I joined in with Claire’s long, rolling laugh, one of my favorite sounds in the world. Whenever work got particularly grisly, the two of us got giddy. Sometimes, it even helped. We polished off one of Pronto Pizza’s best in about ten minutes as Claire brought me up to date on our latest Jane Doe.
“Taking into account her exposure to the low temperature last night, I’m calling Jag Girl’s time of death somewhere ’round midnight,” she said, lobbing her empty can into the trash basket.
“The clothes were gorgeous,” she said, “but a bad fit. Too small on top, too big across the hips, but this time her shoes fit.”
“And she never walked in them, right?”
“Clean soles. And just like with Caddy Girl, that funky perfume was only on her labia.”

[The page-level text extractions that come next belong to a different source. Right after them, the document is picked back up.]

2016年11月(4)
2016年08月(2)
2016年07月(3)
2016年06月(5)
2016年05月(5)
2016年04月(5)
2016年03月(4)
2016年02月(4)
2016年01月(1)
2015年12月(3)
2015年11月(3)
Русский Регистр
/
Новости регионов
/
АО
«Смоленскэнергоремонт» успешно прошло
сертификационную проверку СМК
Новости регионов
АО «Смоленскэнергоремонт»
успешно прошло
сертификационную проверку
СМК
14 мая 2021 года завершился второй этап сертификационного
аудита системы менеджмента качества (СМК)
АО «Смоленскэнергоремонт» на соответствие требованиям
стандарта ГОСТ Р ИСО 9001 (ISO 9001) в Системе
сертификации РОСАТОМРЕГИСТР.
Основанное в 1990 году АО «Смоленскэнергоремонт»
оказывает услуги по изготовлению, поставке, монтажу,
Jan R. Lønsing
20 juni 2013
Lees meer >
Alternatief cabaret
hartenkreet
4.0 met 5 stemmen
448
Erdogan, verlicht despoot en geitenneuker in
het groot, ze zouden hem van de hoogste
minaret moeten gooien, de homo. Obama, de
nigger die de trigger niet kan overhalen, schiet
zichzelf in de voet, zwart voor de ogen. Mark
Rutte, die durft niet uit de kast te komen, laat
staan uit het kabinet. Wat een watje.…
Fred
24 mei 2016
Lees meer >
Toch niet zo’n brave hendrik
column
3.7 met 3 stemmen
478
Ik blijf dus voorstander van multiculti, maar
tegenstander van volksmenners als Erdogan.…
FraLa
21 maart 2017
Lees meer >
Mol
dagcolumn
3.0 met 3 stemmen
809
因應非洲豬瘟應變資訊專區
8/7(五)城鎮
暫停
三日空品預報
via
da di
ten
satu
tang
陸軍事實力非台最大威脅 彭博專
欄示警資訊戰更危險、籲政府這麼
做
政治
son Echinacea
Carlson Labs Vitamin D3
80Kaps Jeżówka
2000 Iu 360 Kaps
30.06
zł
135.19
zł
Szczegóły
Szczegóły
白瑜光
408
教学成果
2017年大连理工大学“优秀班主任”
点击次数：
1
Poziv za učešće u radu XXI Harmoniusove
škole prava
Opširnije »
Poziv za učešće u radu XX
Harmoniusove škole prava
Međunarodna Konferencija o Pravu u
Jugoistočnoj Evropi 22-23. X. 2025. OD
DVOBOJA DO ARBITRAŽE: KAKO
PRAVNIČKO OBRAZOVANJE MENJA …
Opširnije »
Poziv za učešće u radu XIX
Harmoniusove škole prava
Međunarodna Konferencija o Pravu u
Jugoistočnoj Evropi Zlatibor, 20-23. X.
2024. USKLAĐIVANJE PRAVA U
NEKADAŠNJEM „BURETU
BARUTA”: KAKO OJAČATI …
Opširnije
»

“When are you starting the post?”
“Soon’s I get back downstairs.”
“Want some company?”
I phoned Tracchio’s office and blew off the staff meeting. Was I rebelling against authority? Yep. Then I went out to the squad room and invited Jacobi. I filled him in as we jogged down the stairs to the morgue.
Chapter 38
I ALWAYS FOUND the stark reality of the morgue, Claire’s place, a shock to the nervous system—the unforgiving white light on the dead, the sheets hiding that their insides were out. The empty faces. The harsh scent of antiseptics.
Somehow, the circumstances didn’t completely dim Jag Girl’s material beauty. If anything, she looked younger, and more vulnerable, than she had dressed up in designer clothes.
The purple bruise circling her neck and the dusting of bluish bruising on her upper arms seemed like an insult to her flawless skin. After several hours in the morgue, she was starting to have a bad hair day, too.
I watched as my friend slipped into her gear—cap, gown, plastic apron, and gloves. “It looks like another soft kill,” Claire said. “No knives, no guns.”
Claire positioned her scalpel to make the deep, Y-shaped incision that would run from shoulder to shoulder, meeting at Jag Girl’s breastbone and extending down to her pubis.
She pulled up her mask, lowered her face shield, spoke into the mike as she made a layer-wise dissection of the strap musculature of Jag Girl’s neck.
She peeled back a flap of skin with her forceps. Showed me and Jacobi the brownish stain in the shape of a thumbprint.
“This young lady was asphyxiated by two complete nutjob assailants,” Claire said.
“Just like with Caddy Girl, there’s no petechial hemorrhaging. So someone held her down and burked her. Pressed her neck right here with his thumb. This boy is strong.
“Someone else applied a ligature. Sort of crinkly-like. Looks like a patterned impression, consistent with the rolled edge of a plastic bag. Probably put his paw over her nose and mouth to seal the deal.”
I couldn’t help staring at the victim and imagining the freaking outrageous homicide.
“It’s making me think that this is some kind of porn fantasy come to life,” I said. “No peep-show booth, no magazine or computer screen. What fun. Real girls without any barriers. The perps can drug them, rape them, dress them up, do whatever the hell they want.”
“There’s no sign this young lady fought back,” said Claire. “So until I get the tox screen, I’m gonna go out on a limb and say she was probably drugged, too.”
Jacobi seethed. “Fucking cowards.”
“Keep the faith, you guys,” said Claire. “I’ll call in a favor at the lab. See if I can put a rush on the DNA.”